Краткое эссе о Льве Толстом.
В бумагах моего покойного отчима писателя Я. С. Рыкачева я нашел любопытную запись, посвященную Льву Толстому. Однажды за вечерним чаем в Ясной Поляне Толстой прихлопнул комара на лбу своего гостя, друга и последователя, знаменитого Черткова. Громкий шлепок заставил Черткова вздрогнуть не только от неожиданности: алое пятнышко крови из раздавленного комара испачкало гладь многомудрого чела. Несвойственный воспитанному и сдержанному хозяину жест и разозлил самолюбивого Черткова, и крепко озадачил. Он догадался, что Толстой бессознательно дал выход какому-то тайному и, видать, давно назревшему раздражению против своего ревностного приверженца, и решил проучить графа. «Боже мой, что вы наделали! Что вы наделали, Лев Николаевич! — произнес он с таким страдальческим выражением, что Толстой не на шутку смутился. — Вы отняли жизнь у божьей твари! Разве дано нам право распоряжаться чужим существованием, как бы мало и незначительно оно ни было?» Словом, Чертков весьма ловко, убедительно и безжалостно обратил против Льва Николаевича его же собственное учение. Толстой зажалел погубленного комара и тяжело омрачился. Чертков почувствовал себя отомщенным. Каково же было его разочарование, когда неотходчивый Толстой на удивление быстро повеселел. Поймав его недоуменный взгляд, Толстой с лукавой улыбкой пояснил: «Все, что вы говорили, святая правда. Но нельзя так подробно жить»…
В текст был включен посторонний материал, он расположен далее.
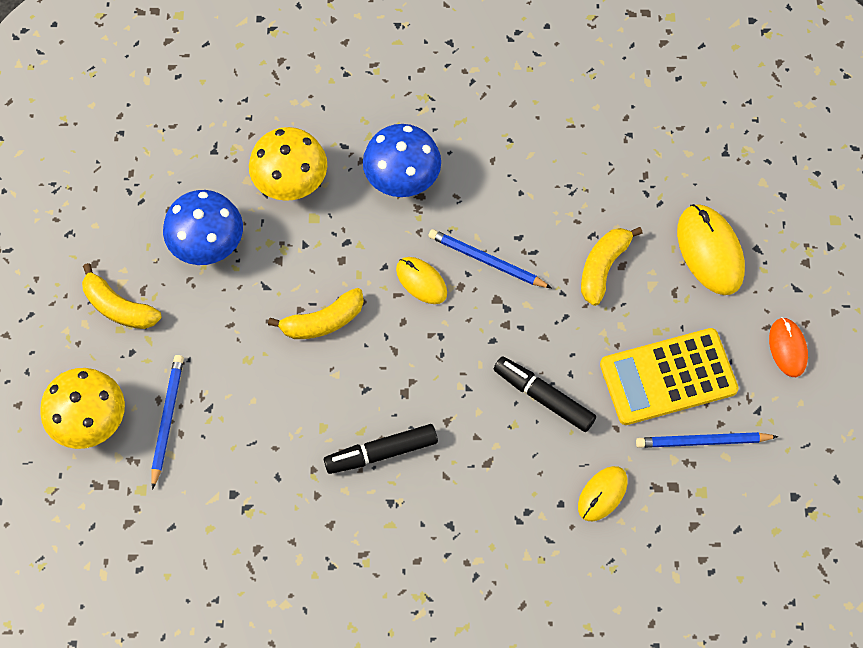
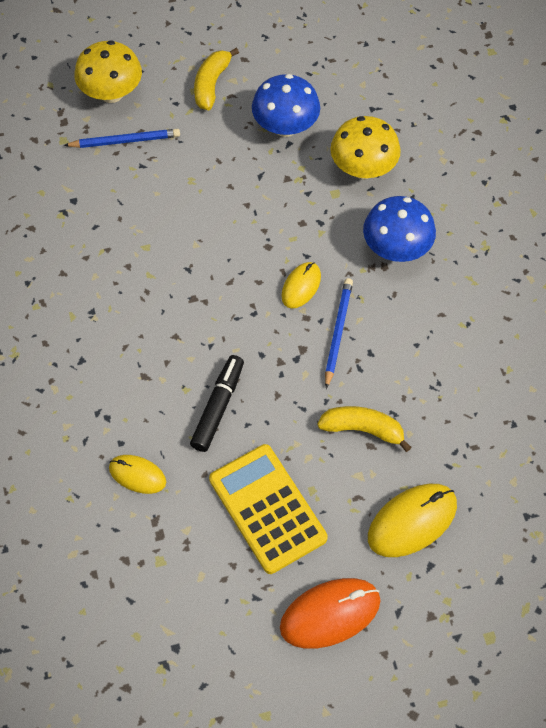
camera: 75 degrees right, 5 degrees down
yellow banana [268,288,364,339] -> none
black marker [324,424,438,474] -> none
blue pencil [636,432,778,448] -> none
orange mouse [769,317,808,377] -> orange mouse [280,578,381,649], size x1.64

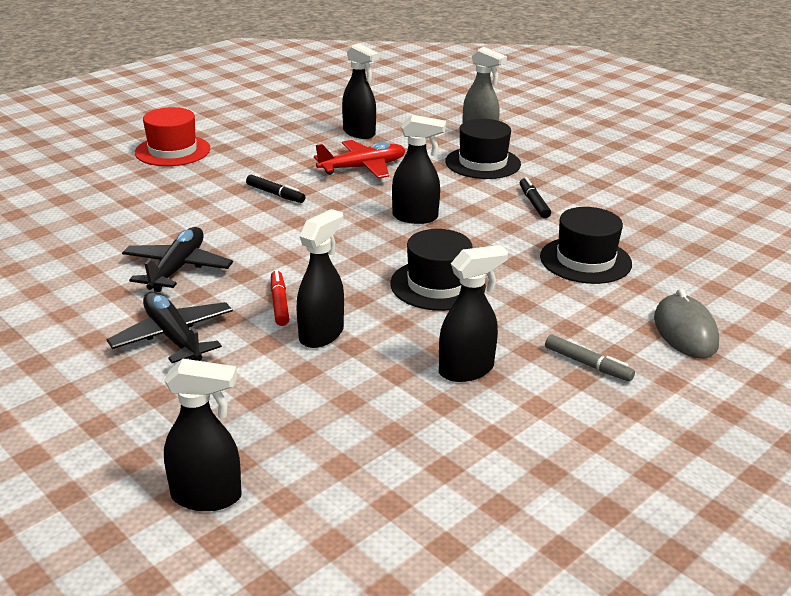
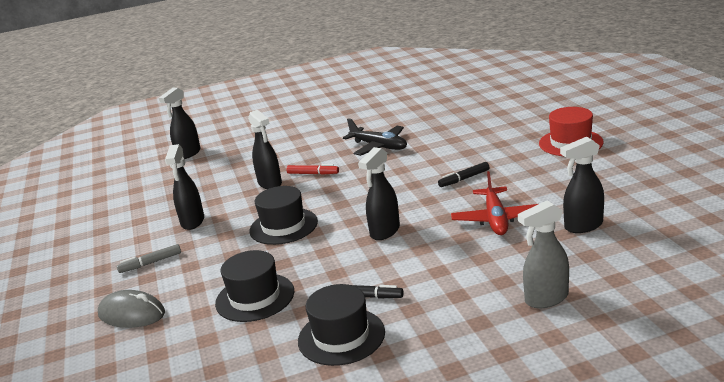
camera: 120 degrees right, 5 degrees down
black plane [107,291,233,363] -> none
black hat [445,119,521,179] -> black hat moved to [298,284,385,366]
Запись не содержит никаких ссылок, и я не знаю, насколько достоверна эта история, но глубинная ее правда несомненна. Это так великолепно и так по-толстовски, что душу распирает от восторга. С кем вздумал тягаться Чертков! Неужели он не понимал, насколько Толстой больше толстовства? В этой маленькой истории отразилась великая душевная свобода Толстого, которого не загнать было ни в какие ловушки.
Страшным голодным летом 1865 года Толстой писал Фету, что у него на столе розовая редиска, желтое масло, подрумяненный мягкий хлеб на чистой скатерти, а в саду солнце и тень, на молодых дамах кисейные платья, а кругом голод глушит поля лебедой, порошит землю, обдирает пятки мужиков и рвет копыта у скотины… «Так страшно и даже хорошо и страшно», — признавался Толстой. Никто в целом мире не посмел бы сказать такого о голоде, а Толстой посмел. Его «хорошо» полно бездонного смысла: хорошо, потому что это библейское, Апокалипсис, а не повседневная пошлость с газетками, сплетнями, политикой, мелкими страстишками и крупными подлостями, хорошо, потому что может привести к гибели и к рождению чего-то не бывшего, хорошо, потому что тут дышит судьба, и еще по многому, чего не выразишь словами, ибо всякое слово неполно.
Необъятна душа Толстого. Нет ничего ни в человечьем, ни в Боговом владении, на что бы он боялся посягнуть. К чему угодно он спокойно протянет свою жилистую мужицкую руку, возьмет и поднесет к страшным всевидящим глазам. Породить такую громаду могли лишь неохватные пространства русской земли, где льды и тропики, тундра и пустыня, заоблачные горы и не ведающие об истоках реки и где встающее на востоке солнце видит на западе свой затухающий след.
Эрнест Хемингуэй, которого не заподозришь в недостатке смелости, говорил своему другу Хотчеру, что «выходил на ринг» против Тургенева и против Стендаля и не испытал горечи поражения. «Но против Толстого, — добавил он, — я не выйду. Не выйду, — повторил он с каким-то странным восторгом, — ни за что не выйду против Старика!»